Durante longo período, o meu saudoso amigo Luiz Carlos Sigmaringa Seixas, o Sig, desenvolveu o saudável hábito de, a cada mês, tomar umas taças de bom vinho português em minha casa. Havia, também, queijo mineiro, pão italiano e outros acepipes. Minha mulher chegava do trabalho por volta das 10 da noite, vindo da redação, e cuidava dos velhotes com boa comida para encerrar a conversa política. Acontece que Sig era amigo muito próximo de Luiz Inácio Lula da Silva. As famílias se frequentavam. Certa feita, Lula, Sig e eu ficamos dando voltas de carro, no final do Lago Sul, ouvindo o então candidato falar sobre seus projetos de governo. Ao final, chegamos à casa de Sig, depois de mais de meia hora de conversa, onde os principais chefes do PMDB aguardavam Lula para discutir alianças, projetos e propostas. A atuação política discreta do advogado lhe rendeu dois convites, feitos por Lula, para que ele assumisse uma cadeira no Supremo Tribunal Federal. Nas duas vezes, ele negou.
Sig sempre insistiu que as informações básicas utilizadas na operação Lava-Jato provinham de fontes norte-americanas. As agências de informações daquele país, principalmente a NSA (National Security Agency), foram descobertas realizando investigações sobre o governo Dilma, seu corpo de ministros e a Petrobras. A presidente tinha uma visita de Estado marcada para conversar longamente com o presidente Barack Obama. A visita teve seu status reduzido para uma conversa comum no salão oval da Casa Branca. No fim do encontro, a brasileira exigiu explicações do governo de Washington.
As explicações vieram numa forma simples, alguns papéis, informes pouco relevantes e o episódio foi ultrapassado.
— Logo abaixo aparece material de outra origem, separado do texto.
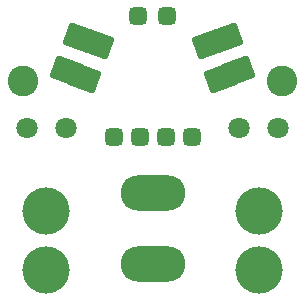
<source format=gbr>
%TF.GenerationSoftware,KiCad,Pcbnew,(6.0.5)*%
%TF.CreationDate,2022-11-23T01:52:28-05:00*%
%TF.ProjectId,Eggman3,4567676d-616e-4332-9e6b-696361645f70,rev?*%
%TF.SameCoordinates,Original*%
%TF.FileFunction,Soldermask,Bot*%
%TF.FilePolarity,Negative*%
%FSLAX46Y46*%
G04 Gerber Fmt 4.6, Leading zero omitted, Abs format (unit mm)*
G04 Created by KiCad (PCBNEW (6.0.5)) date 2022-11-23 01:52:28*
%MOMM*%
%LPD*%
G01*
G04 APERTURE LIST*
G04 Aperture macros list*
%AMRoundRect*
0 Rectangle with rounded corners*
0 $1 Rounding radius*
0 $2 $3 $4 $5 $6 $7 $8 $9 X,Y pos of 4 corners*
0 Add a 4 corners polygon primitive as box body*
4,1,4,$2,$3,$4,$5,$6,$7,$8,$9,$2,$3,0*
0 Add four circle primitives for the rounded corners*
1,1,$1+$1,$2,$3*
1,1,$1+$1,$4,$5*
1,1,$1+$1,$6,$7*
1,1,$1+$1,$8,$9*
0 Add four rect primitives between the rounded corners*
20,1,$1+$1,$2,$3,$4,$5,0*
20,1,$1+$1,$4,$5,$6,$7,0*
20,1,$1+$1,$6,$7,$8,$9,0*
20,1,$1+$1,$8,$9,$2,$3,0*%
G04 Aperture macros list end*
%ADD10C,1.800000*%
%ADD11C,2.600000*%
%ADD12RoundRect,0.200000X-1.260293X0.392633X-0.713061X-1.110875X1.260293X-0.392633X0.713061X1.110875X0*%
%ADD13RoundRect,0.200000X1.260293X-0.392633X0.713061X1.110875X-1.260293X0.392633X-0.713061X-1.110875X0*%
%ADD14RoundRect,0.200000X-0.713061X1.110875X-1.260293X-0.392633X0.713061X-1.110875X1.260293X0.392633X0*%
%ADD15RoundRect,0.200000X0.713061X-1.110875X1.260293X0.392633X-0.713061X1.110875X-1.260293X-0.392633X0*%
%ADD16C,4.000000*%
%ADD17RoundRect,1.500000X1.250000X0.000000X1.250000X0.000000X-1.250000X0.000000X-1.250000X0.000000X0*%
%ADD18RoundRect,0.375000X-0.375000X-0.375000X0.375000X-0.375000X0.375000X0.375000X-0.375000X0.375000X0*%
%ADD19RoundRect,0.375000X-0.375000X0.375000X-0.375000X-0.375000X0.375000X-0.375000X0.375000X0.375000X0*%
%ADD20RoundRect,0.375000X0.375000X-0.375000X0.375000X0.375000X-0.375000X0.375000X-0.375000X-0.375000X0*%
G04 APERTURE END LIST*
D10*
%TO.C,C2*%
X-10650000Y15000000D03*
X-7350000Y15000000D03*
%TD*%
%TO.C,C1*%
X7350000Y15000000D03*
X10650000Y15000000D03*
%TD*%
D11*
%TO.C,*%
X-11000000Y19000000D03*
%TD*%
%TO.C,*%
X11000000Y19000000D03*
%TD*%
D12*
%TO.C,J11*%
X6198566Y22694079D03*
D13*
X4758957Y22170104D03*
D12*
X7241043Y19829896D03*
D13*
X5801434Y19305921D03*
%TD*%
D14*
%TO.C,J10*%
X-4718923Y22170104D03*
D15*
X-6158532Y22694079D03*
D14*
X-5761400Y19305921D03*
D15*
X-7201010Y19829896D03*
%TD*%
D16*
%TO.C,J9*%
X-9000000Y8000000D03*
X-9000000Y3000000D03*
%TD*%
%TO.C,J8*%
X9000000Y3000000D03*
X9000000Y8000000D03*
%TD*%
D17*
%TO.C,J7*%
X0Y3500000D03*
X0Y9500000D03*
%TD*%
D18*
%TO.C,J4*%
X-3300000Y14250000D03*
%TD*%
%TO.C,J3*%
X-1100000Y14250000D03*
%TD*%
D19*
%TO.C,J2*%
X1250000Y24500000D03*
%TD*%
D18*
%TO.C,J1*%
X1100000Y14250000D03*
%TD*%
%TO.C,J6*%
X3300000Y14250000D03*
%TD*%
D20*
%TO.C,J5*%
X-1250000Y24500000D03*
%TD*%
M02*

</source>
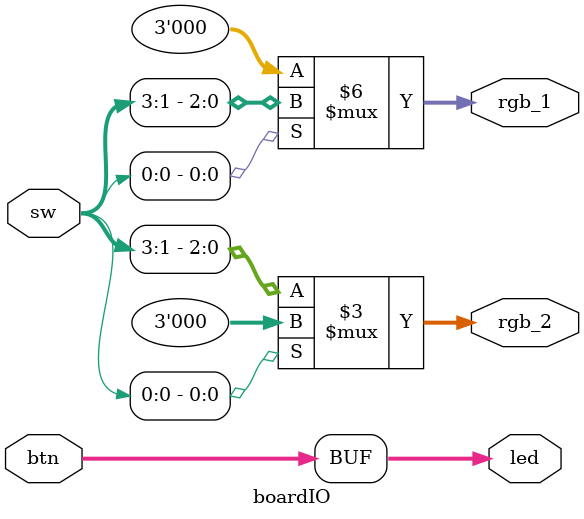
<source format=v>
`timescale 1ns / 1ps

module boardIO(
    input [3:0] btn,
    input [3:0] sw,
    output [3:0] led,
    output reg [2:0] rgb_1,
    output reg [2:0] rgb_2
    );
    assign led = btn; 
    always @ (sw) begin
        if (sw[0]) begin
            rgb_1 = sw[3:1];
            rgb_2 = 3'b000;
        end else begin
            rgb_2 = sw[3:1];
            rgb_1 = 3'b000;
        end
    end
endmodule

</source>
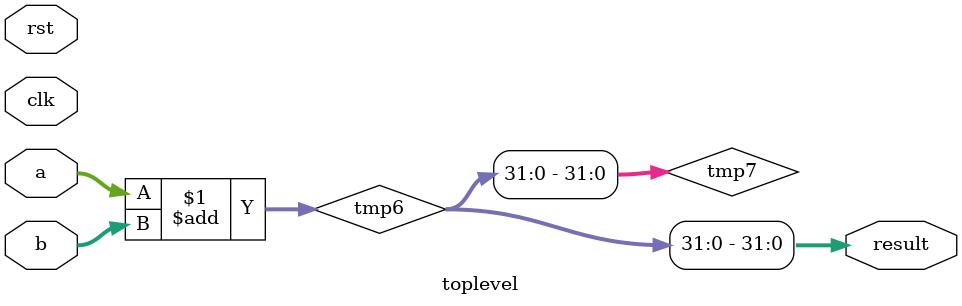
<source format=v>

module toplevel(clk, rst, a, b, result);
    input clk;
    input rst;
    input[31:0] a;
    input[31:0] b;
    output[31:0] result;

    wire[32:0] tmp6;
    wire[31:0] tmp7;

    // Combinational
    assign result = tmp7;
    assign tmp6 = a + b;
    assign tmp7 = {tmp6[31], tmp6[30], tmp6[29], tmp6[28], tmp6[27], tmp6[26], tmp6[25], tmp6[24], tmp6[23], tmp6[22], tmp6[21], tmp6[20], tmp6[19], tmp6[18], tmp6[17], tmp6[16], tmp6[15], tmp6[14], tmp6[13], tmp6[12], tmp6[11], tmp6[10], tmp6[9], tmp6[8], tmp6[7], tmp6[6], tmp6[5], tmp6[4], tmp6[3], tmp6[2], tmp6[1], tmp6[0]};

endmodule


</source>
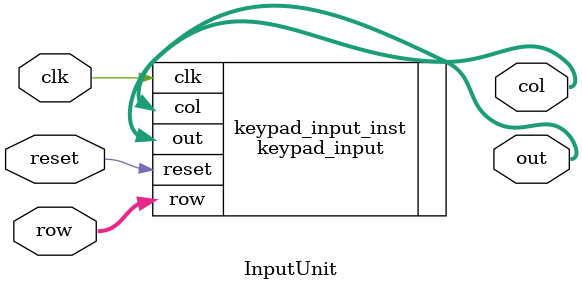
<source format=sv>
module InputUnit
(
   input clk,
	input reset,
	input [3:0] row,
	output [3:0] col,
	output [16:0] out
);

   wire [15:0] wire1;
	
	wire [7:0] wire2;
	
	keypad_input keypad_input_inst
	(
	   .clk(clk),
		.reset(reset),
		.row(row),
		.col(col),
		.out(out)
	);
	
endmodule 
</source>
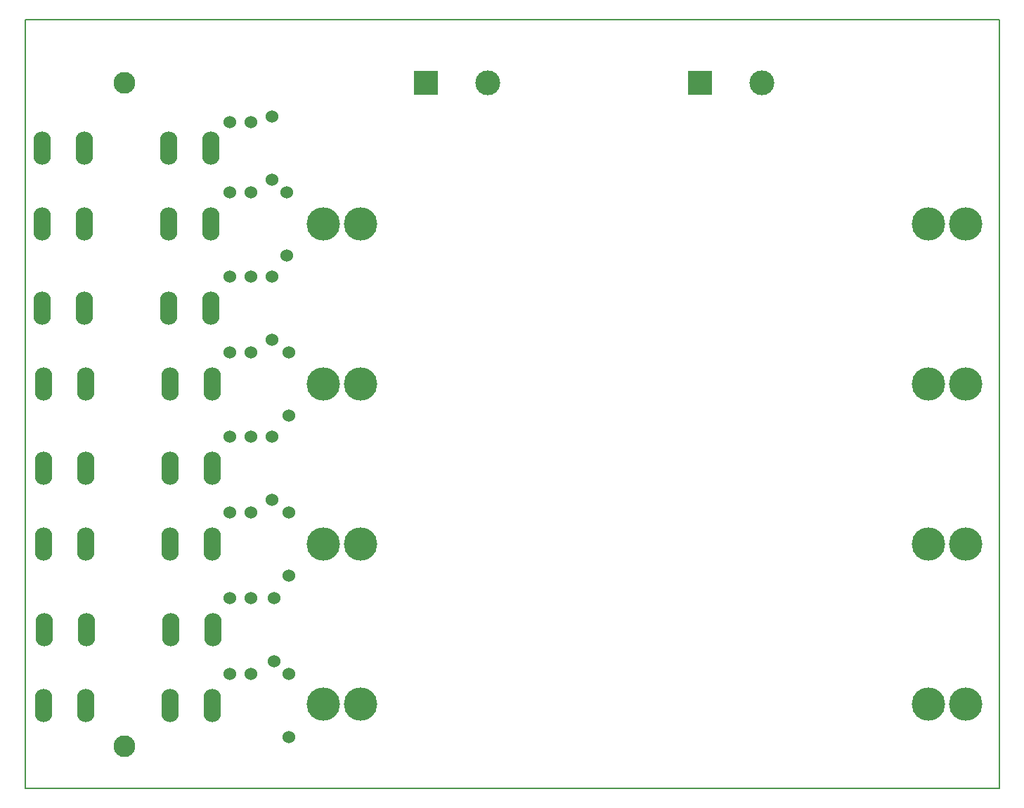
<source format=gbr>
G04 #@! TF.GenerationSoftware,KiCad,Pcbnew,(5.1.6)-1*
G04 #@! TF.CreationDate,2020-06-14T17:11:32+02:00*
G04 #@! TF.ProjectId,fuseboardv4,66757365-626f-4617-9264-76342e6b6963,rev?*
G04 #@! TF.SameCoordinates,Original*
G04 #@! TF.FileFunction,Soldermask,Bot*
G04 #@! TF.FilePolarity,Negative*
%FSLAX46Y46*%
G04 Gerber Fmt 4.6, Leading zero omitted, Abs format (unit mm)*
G04 Created by KiCad (PCBNEW (5.1.6)-1) date 2020-06-14 17:11:32*
%MOMM*%
%LPD*%
G01*
G04 APERTURE LIST*
G04 #@! TA.AperFunction,Profile*
%ADD10C,0.150000*%
G04 #@! TD*
%ADD11C,4.013200*%
%ADD12C,2.624000*%
%ADD13C,3.000000*%
%ADD14R,3.000000X3.000000*%
%ADD15O,2.108200X4.013200*%
%ADD16C,1.524000*%
G04 APERTURE END LIST*
D10*
X87630000Y-147320000D02*
X205000000Y-147320000D01*
X205000000Y-54610000D02*
X87630000Y-54610000D01*
X87630000Y-54610000D02*
X87630000Y-147320000D01*
X205000000Y-54610000D02*
X205000000Y-147320000D01*
D11*
X196469000Y-79248000D03*
X196469000Y-137160000D03*
X196469000Y-117856000D03*
X196469000Y-98552000D03*
X123571000Y-137160000D03*
X123571000Y-117856000D03*
X123571000Y-98552000D03*
X123571000Y-79248000D03*
X200949000Y-137160000D03*
X200949000Y-79248000D03*
X200949000Y-98552000D03*
X200949000Y-117856000D03*
X128051000Y-79248000D03*
X128051000Y-98552000D03*
X128051000Y-117856000D03*
X128051000Y-137160000D03*
D12*
X99606100Y-62230000D03*
D13*
X176410000Y-62230000D03*
D14*
X168910000Y-62230000D03*
D12*
X99606100Y-142240000D03*
D13*
X143390000Y-62230000D03*
D14*
X135890000Y-62230000D03*
D15*
X94780100Y-70104000D03*
X104940100Y-70104000D03*
X89700100Y-70104000D03*
X110020100Y-70104000D03*
X94780100Y-89408000D03*
X104940100Y-89408000D03*
X89700100Y-89408000D03*
X110020100Y-89408000D03*
X94907100Y-108712000D03*
X105067100Y-108712000D03*
X89827100Y-108712000D03*
X110147100Y-108712000D03*
X95034100Y-128206500D03*
X105194100Y-128206500D03*
X89954100Y-128206500D03*
X110274100Y-128206500D03*
D16*
X114846100Y-67000000D03*
X112306100Y-67000000D03*
X114846100Y-85598000D03*
X112306100Y-85598000D03*
X114846100Y-104902000D03*
X112306100Y-104902000D03*
X114846100Y-124396500D03*
X112306100Y-124396500D03*
X117348000Y-66294000D03*
X117348000Y-73914000D03*
X117348000Y-85598000D03*
X117348000Y-93218000D03*
X117348000Y-112522000D03*
X117348000Y-104902000D03*
X117602000Y-124396500D03*
X117602000Y-132016500D03*
D15*
X104940100Y-79248000D03*
X94780100Y-79248000D03*
X110020100Y-79248000D03*
X89700100Y-79248000D03*
X105067100Y-98552000D03*
X94907100Y-98552000D03*
X110147100Y-98552000D03*
X89827100Y-98552000D03*
X105067100Y-117856000D03*
X94907100Y-117856000D03*
X110147100Y-117856000D03*
X89827100Y-117856000D03*
X105067100Y-137350500D03*
X94907100Y-137350500D03*
X110147100Y-137350500D03*
X89827100Y-137350500D03*
D16*
X119126000Y-75438000D03*
X119126000Y-83058000D03*
X119380000Y-94742000D03*
X119380000Y-102362000D03*
X119380000Y-114046000D03*
X119380000Y-121666000D03*
X119380000Y-133540500D03*
X119380000Y-141160500D03*
X114846100Y-75438000D03*
X112306100Y-75438000D03*
X114846100Y-94742000D03*
X112306100Y-94742000D03*
X114846100Y-114046000D03*
X112306100Y-114046000D03*
X114846100Y-133540500D03*
X112306100Y-133540500D03*
M02*

</source>
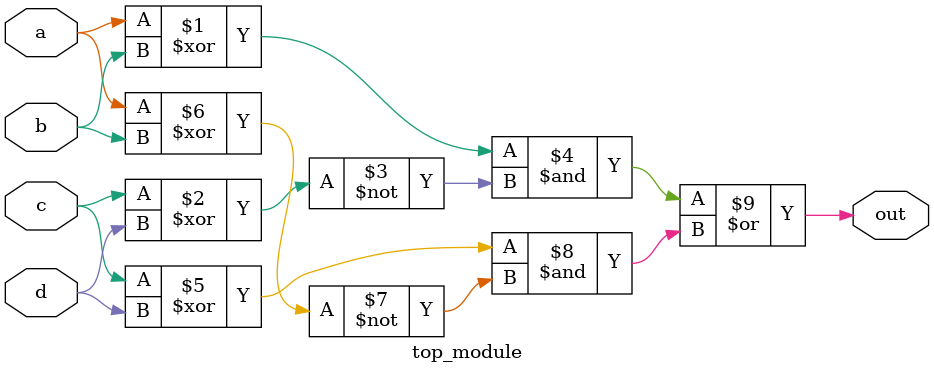
<source format=v>
module top_module(
    input a,
    input b,
    input c,
    input d,
    output out  ); 
    assign out =(a^b)&(~(c^d))|(c^d)&(~(a^b));
endmodule

</source>
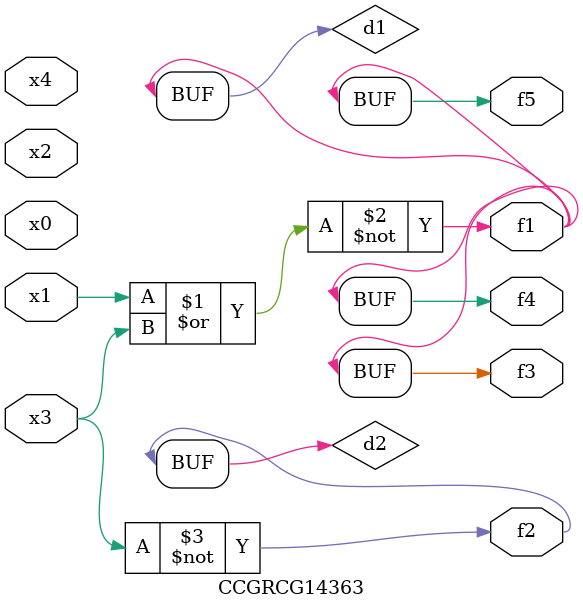
<source format=v>
module CCGRCG14363(
	input x0, x1, x2, x3, x4,
	output f1, f2, f3, f4, f5
);

	wire d1, d2;

	nor (d1, x1, x3);
	not (d2, x3);
	assign f1 = d1;
	assign f2 = d2;
	assign f3 = d1;
	assign f4 = d1;
	assign f5 = d1;
endmodule

</source>
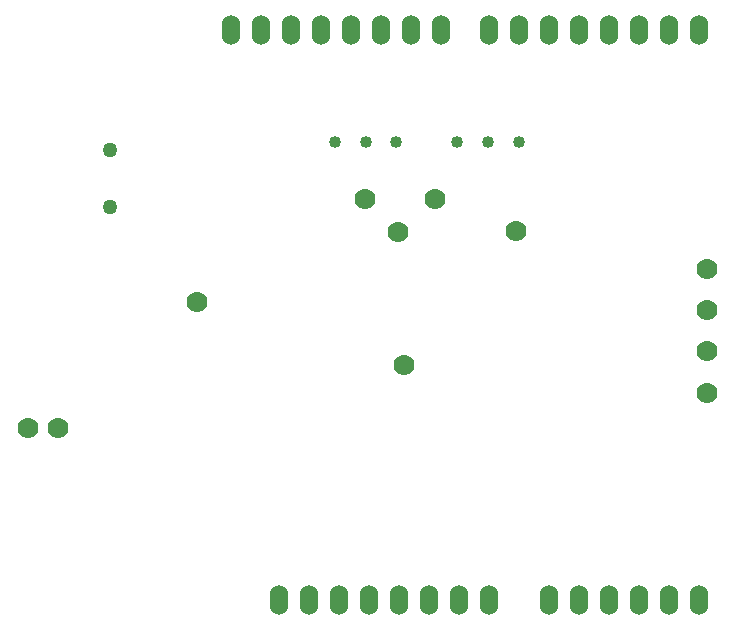
<source format=gbs>
G04 (created by PCBNEW (2013-07-07 BZR 4022)-stable) date 10/29/2014 9:54:54 AM*
%MOIN*%
G04 Gerber Fmt 3.4, Leading zero omitted, Abs format*
%FSLAX34Y34*%
G01*
G70*
G90*
G04 APERTURE LIST*
%ADD10C,0.00590551*%
%ADD11C,0.07*%
%ADD12C,0.05*%
%ADD13O,0.06X0.1*%
%ADD14C,0.04*%
G04 APERTURE END LIST*
G54D10*
G54D11*
X81030Y-49430D03*
G54D12*
X78133Y-44359D03*
X78133Y-46280D03*
G54D11*
X98038Y-52456D03*
X98038Y-51078D03*
X98038Y-49700D03*
X98038Y-48322D03*
X75400Y-53637D03*
X76407Y-53641D03*
X91670Y-47075D03*
X88960Y-45990D03*
X87741Y-47111D03*
X87923Y-51545D03*
X86633Y-46013D03*
G54D13*
X89170Y-40364D03*
X88170Y-40364D03*
X87170Y-40364D03*
X86170Y-40364D03*
X85170Y-40364D03*
X84170Y-40364D03*
X83170Y-40364D03*
X82170Y-40364D03*
X86770Y-59364D03*
X85770Y-59364D03*
X84770Y-59364D03*
X83770Y-59364D03*
X87770Y-59364D03*
X88770Y-59364D03*
X89770Y-59364D03*
X90770Y-59364D03*
X92770Y-59364D03*
X93770Y-59364D03*
X94770Y-59364D03*
X95770Y-59364D03*
X96770Y-59364D03*
X97770Y-59364D03*
X97770Y-40364D03*
X96770Y-40364D03*
X95770Y-40364D03*
X94770Y-40364D03*
X93770Y-40364D03*
X92770Y-40364D03*
X91770Y-40364D03*
X90770Y-40364D03*
G54D14*
X91762Y-44114D03*
X90738Y-44114D03*
X89715Y-44114D03*
X87682Y-44095D03*
X86658Y-44095D03*
X85635Y-44095D03*
M02*

</source>
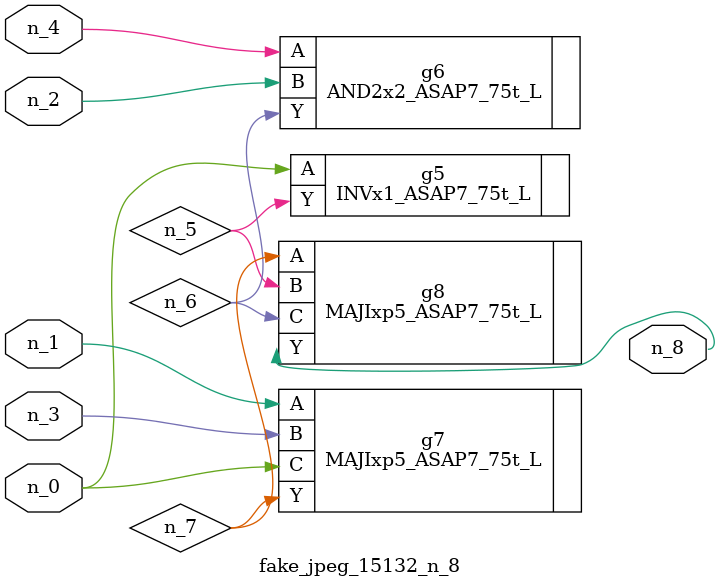
<source format=v>
module fake_jpeg_15132_n_8 (n_3, n_2, n_1, n_0, n_4, n_8);

input n_3;
input n_2;
input n_1;
input n_0;
input n_4;

output n_8;

wire n_6;
wire n_5;
wire n_7;

INVx1_ASAP7_75t_L g5 ( 
.A(n_0),
.Y(n_5)
);

AND2x2_ASAP7_75t_L g6 ( 
.A(n_4),
.B(n_2),
.Y(n_6)
);

MAJIxp5_ASAP7_75t_L g7 ( 
.A(n_1),
.B(n_3),
.C(n_0),
.Y(n_7)
);

MAJIxp5_ASAP7_75t_L g8 ( 
.A(n_7),
.B(n_5),
.C(n_6),
.Y(n_8)
);


endmodule
</source>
Mas a operação Lava-Jato recebeu as informações, reservadas, que permitiram avançar muito nas investigações. As revelações feitas pelo site Intercept auxiliam esta versão. Desmanchou-se o fantástico esquema de corrupção montado pela Odebrecht e outras grandes construtoras brasileiras no país e na América do Sul. O esquema alcançou a África e mudou até a maneira de agir dos bancos suíços. As investigações norte-americanas avançaram mesmo nos negócios realizados em euros, que era a condição exigida por boa parte dos integrantes desta turma. A Petrobras foi vandalizada.
Ninguém negou a roubalheira. O pessoal foi pego em flagrante. Assim também ocorreu no escândalo do futebol internacional. Os principais dirigentes do esporte mais popular do mundo foram atingidos pela investigação norte-americana. Uns foram presos em cela comum em Nova Iorque, outros fugiram desmoralizados e afastados para sempre do esporte. No Brasil, há ex-dirigente esportivo que não pode sair do país. Se ultrapassar a fronteira, será preso.
É o poder dos sistemas de informação do governo dos Estados Unidos. O país inteiro sabe que o ministro Ricardo Salles, do Meio Ambiente, estava aproveitando a oportunidade proporcionada pela covid-19. Os jornais se ocupam prioritariamente do assunto. Enquanto a pandemia assusta, ele providencia com atos de desregulamentação que facilitam, agilizam e incentivam o desmatamento na Amazônia. Satisfaz os grandes clientes internacionais. A madeira de melhor qualidade é vendida por preço baixo e, no destino, se transforma em objeto de grande valor. Mas, de novo, autoridades norte-americanas acabaram com a festa. A carga de madeira entregue no porto de Savannah, Georgia, foi apreendida por falta de documentação legal.
Toda a direção do Ibama foi afastada de suas funções e o ministro, acusado de várias infrações, com base nas investigações feitas pela Polícia Federal e auxílio de autoridades norte-americanas. A determinação foi do ministro Alexandre de Moraes, do Supremo Tribunal Federal (STF). O mal está feito. O ministro correu para conversar com o presidente Bolsonaro, na presença do ministro da Justiça. Depois, com assessor armado, foi à sede da PF pedir explicações. Errou. O processo está no Supremo Tribunal Federal, e o acesso às informações ali contidas deve ser solicitado ao ministro que autorizou a investigação.
As primeiras informações apontam no sentido de que Salles será mantido no cargo. Pode acontecer. Mas os europeus, em especial os franceses, decidiram não assinar o acordo com o Mercosul porque o ministro do Meio Ambiente é investigado pela Polícia Federal. Os norte-americanos perceberam que a pessoa ao lado do presidente brasileiro na cúpula realizada por Joe Biden é, na realidade, um incentivador do desmatamento da Amazônia. O futuro de Ricardo Salles vai definir o futuro do acordo com a União Europeia e do diálogo com o governo dos Estados Unidos. A decisão é do presidente brasileiro.